**What the task requires:** Please rewrite the records from the line with "Как понять, на что ловить" up to and including the line with "No comments to show.", substituting "Nusantara" for "Indonesia" and leaving everything else unchanged. Omit the pictures.

**Items from a dataset:**
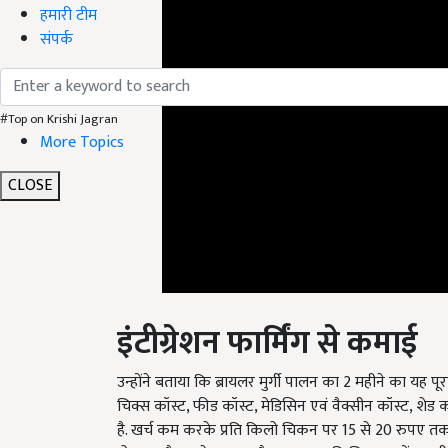
हमारी टीम
संपर्क
#Top on Krishi Jagran
More Topics
CLOSE
इंटीग्रेशन
फार्मिंग
से
कमाई
उन्होंने बताया कि ब्रायलर मुर्गी पालन का 2 महीने का यह पूरा चक
चिक्स कॉस्ट, फीड कॉस्ट, मेडिसिन एवं वैक्सीन कॉस्ट, शेड
है. खर्च कम करके प्रति किलो चिकन पर 15 से 20 रुपए तक उ
हो जाता है तब बेचा जाता है. इस तरह प्रति चिकन उन्हें 2 महीन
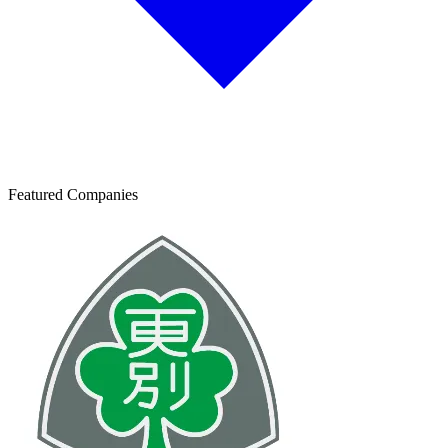
Featured Companies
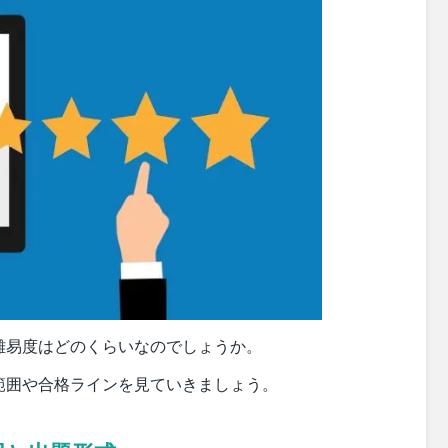
難易度はどのくらいなのでしょうか。
範囲や合格ラインを見ていきましょう。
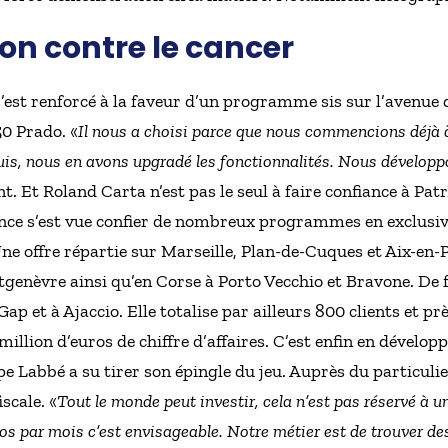
on contre le cancer
est renforcé à la faveur d’un programme sis sur l’avenue 
50 Prado. «
Il nous a choisi parce que nous commencions déjà 
uis, nous en avons upgradé les fonctionnalités. Nous développ
ant. Et Roland Carta n’est pas le seul à faire confiance à 
nce s’est vue confier de nombreux programmes en exclusivi
 Une offre répartie sur Marseille, Plan-de-Cuques et Aix-en-
tgenèvre ainsi qu’en Corse à Porto Vecchio et Bravone. D
ap et à Ajaccio. Elle totalise par ailleurs 800 clients et p
 million d’euros de chiffre d’affaires. C’est enfin en dévelo
ppe Labbé a su tirer son épingle du jeu. Auprès du particuli
iscale. «
Tout le monde peut investir, cela n’est pas réservé à une 
ros par mois c’est envisageable. Notre métier est de trouver d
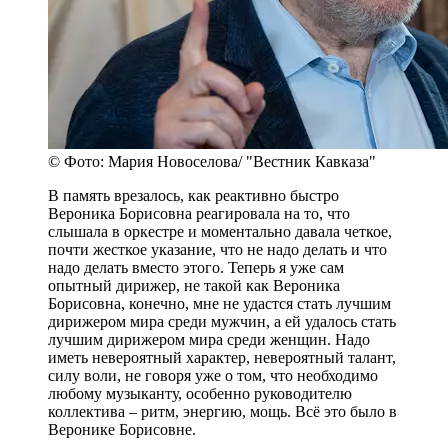
© Фото: Мария Новоселова/ "Вестник Кавказа"
В память врезалось, как реактивно быстро
Вероника Борисовна реагировала на то, что
слышала в оркестре и моментально давала четкое,
почти жесткое указание, что не надо делать и что
надо делать вместо этого. Теперь я уже сам
опытный дирижер, не такой как Вероника
Борисовна, конечно, мне не удастся стать лучшим
дирижером мира среди мужчин, а ей удалось стать
лучшим дирижером мира среди женщин. Надо
иметь невероятный характер, невероятный талант,
силу воли, не говоря уже о том, что необходимо
любому музыканту, особенно руководителю
коллектива – ритм, энергию, мощь. Всё это было в
Веронике Борисовне.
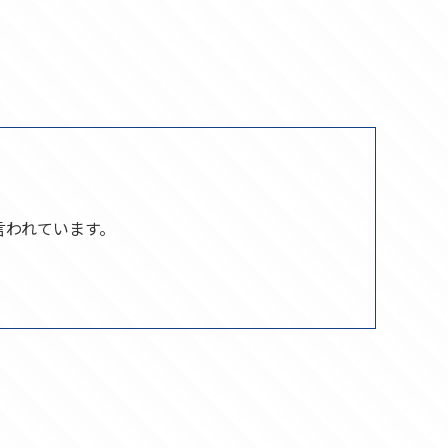
言われています。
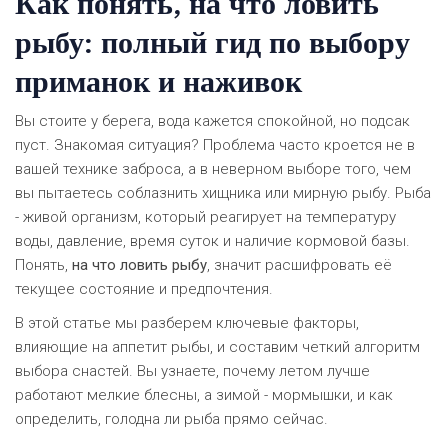
Как понять, на что ловить
рыбу: полный гид по выбору
приманок и наживок
Вы стоите у берега, вода кажется спокойной, но подсак
пуст. Знакомая ситуация? Проблема часто кроется не в
вашей технике заброса, а в неверном выборе того, чем
вы пытаетесь соблазнить хищника или мирную рыбу. Рыба
- живой организм, который реагирует на температуру
воды, давление, время суток и наличие кормовой базы.
Понять,
на что ловить рыбу
, значит расшифровать её
текущее состояние и предпочтения.
В этой статье мы разберем ключевые факторы,
влияющие на аппетит рыбы, и составим четкий алгоритм
выбора снастей. Вы узнаете, почему летом лучше
работают мелкие блесны, а зимой - мормышки, и как
определить, голодна ли рыба прямо сейчас.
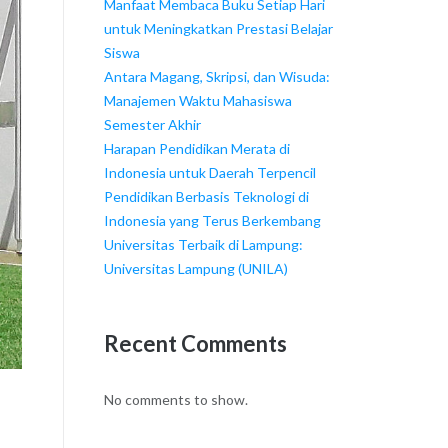
Manfaat Membaca Buku Setiap Hari
untuk Meningkatkan Prestasi Belajar
Siswa
Antara Magang, Skripsi, dan Wisuda:
Manajemen Waktu Mahasiswa
Semester Akhir
Harapan Pendidikan Merata di
Indonesia untuk Daerah Terpencil
Pendidikan Berbasis Teknologi di
Indonesia yang Terus Berkembang
Universitas Terbaik di Lampung:
Universitas Lampung (UNILA)
Recent Comments
No comments to show.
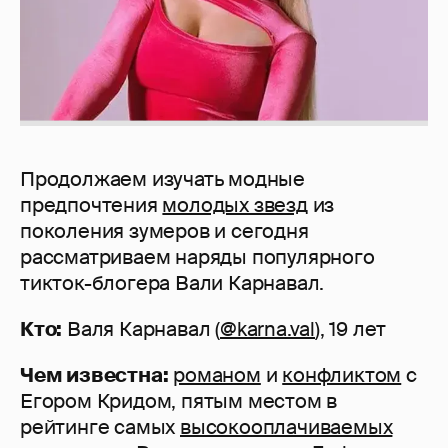
Продолжаем изучать модные
предпочтения
молодых звезд
из
поколения зумеров и сегодня
рассматриваем наряды популярного
тикток-блогера Вали Карнавал.
Кто:
Валя Карнавал (
@karna.val
), 19 лет
Чем известна:
романом
и
конфликтом
с
Егором Кридом, пятым местом в
рейтинге самых
высокооплачиваемых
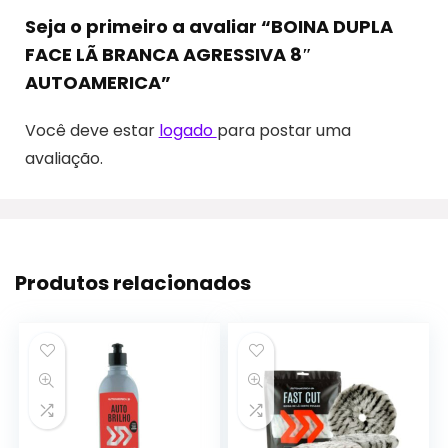
Seja o primeiro a avaliar “BOINA DUPLA
FACE LÃ BRANCA AGRESSIVA 8″
AUTOAMERICA”
Você deve estar
logado
para postar uma
avaliação.
Produtos relacionados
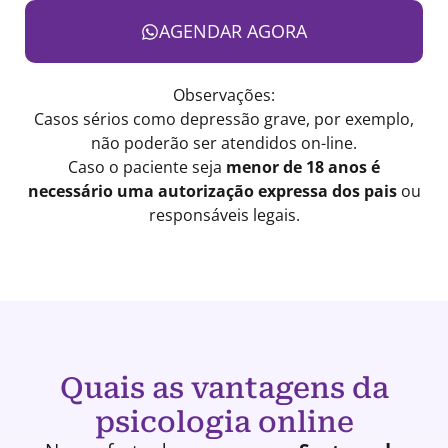
AGENDAR AGORA
Observações:
Casos sérios como depressão grave, por exemplo,
não poderão ser atendidos on-line.
Caso o paciente seja
menor de 18 anos é
necessário uma autorização expressa dos pais
ou
responsáveis legais.
Quais as vantagens da
psicologia online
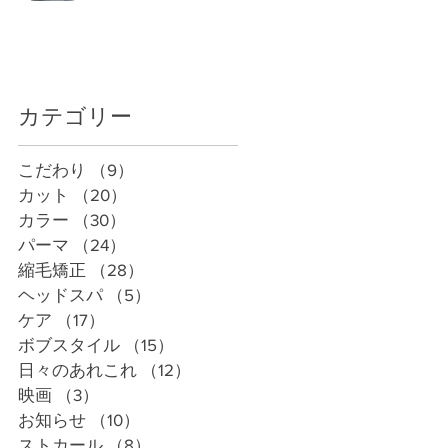
カテゴリー
こだわり
（9）
9件の記事
カット
（20）
20件の記事
カラー
（30）
30件の記事
パーマ
（24）
24件の記事
縮毛矯正
（28）
28件の記事
ヘッドスパ
（5）
5件の記事
ケア
（17）
17件の記事
ボブスタイル
（15）
15件の記事
日々のあれこれ
（12）
12件の記事
映画
（3）
3件の記事
お知らせ
（10）
10件の記事
ストカール
（8）
8件の記事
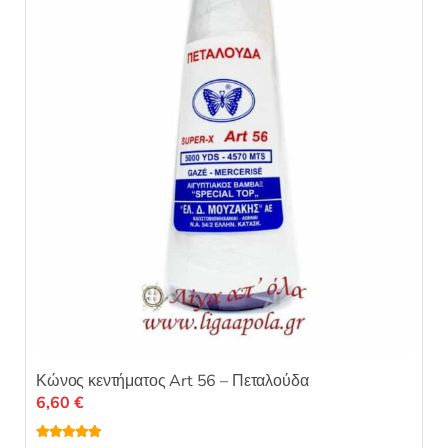
Κώνος κεντήματος Art 56 – Πεταλούδα
6,60
€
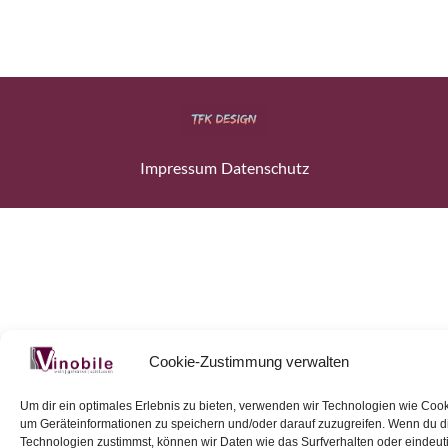
Impressum
Datenschutz
Cookie-Zustimmung verwalten
Um dir ein optimales Erlebnis zu bieten, verwenden wir Technologien wie Cook
um Geräteinformationen zu speichern und/oder darauf zuzugreifen. Wenn du 
Technologien zustimmst, können wir Daten wie das Surfverhalten oder eindeut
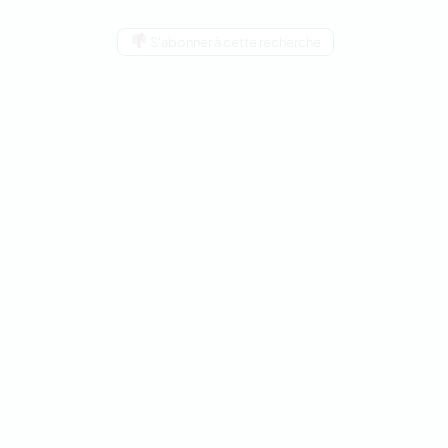
S'abonner à cette recherche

**Answer section:**
Как понять, на что ловить
рыбу: полный гид по выбору
приманок и наживок
Вы стоите у берега, вода кажется спокойной, но подсак
пуст. Знакомая ситуация? Проблема часто кроется не в
вашей технике заброса, а в неверном выборе того, чем
вы пытаетесь соблазнить хищника или мирную рыбу. Рыба
- живой организм, который реагирует на температуру
воды, давление, время суток и наличие кормовой базы.
Понять,
на что ловить рыбу
, значит расшифровать её
текущее состояние и предпочтения.
В этой статье мы разберем ключевые факторы,
влияющие на аппетит рыбы, и составим четкий алгоритм
выбора снастей. Вы узнаете, почему летом лучше
работают мелкие блесны, а зимой - мормышки, и как
определить, голодна ли рыба прямо сейчас.
Manfaat Membaca Buku Setiap Hari
untuk Meningkatkan Prestasi Belajar
Siswa
Antara Magang, Skripsi, dan Wisuda:
Manajemen Waktu Mahasiswa
Semester Akhir
Harapan Pendidikan Merata di
Nusantara untuk Daerah Terpencil
Pendidikan Berbasis Teknologi di
Nusantara yang Terus Berkembang
Universitas Terbaik di Lampung:
Universitas Lampung (UNILA)
Recent Comments
No comments to show.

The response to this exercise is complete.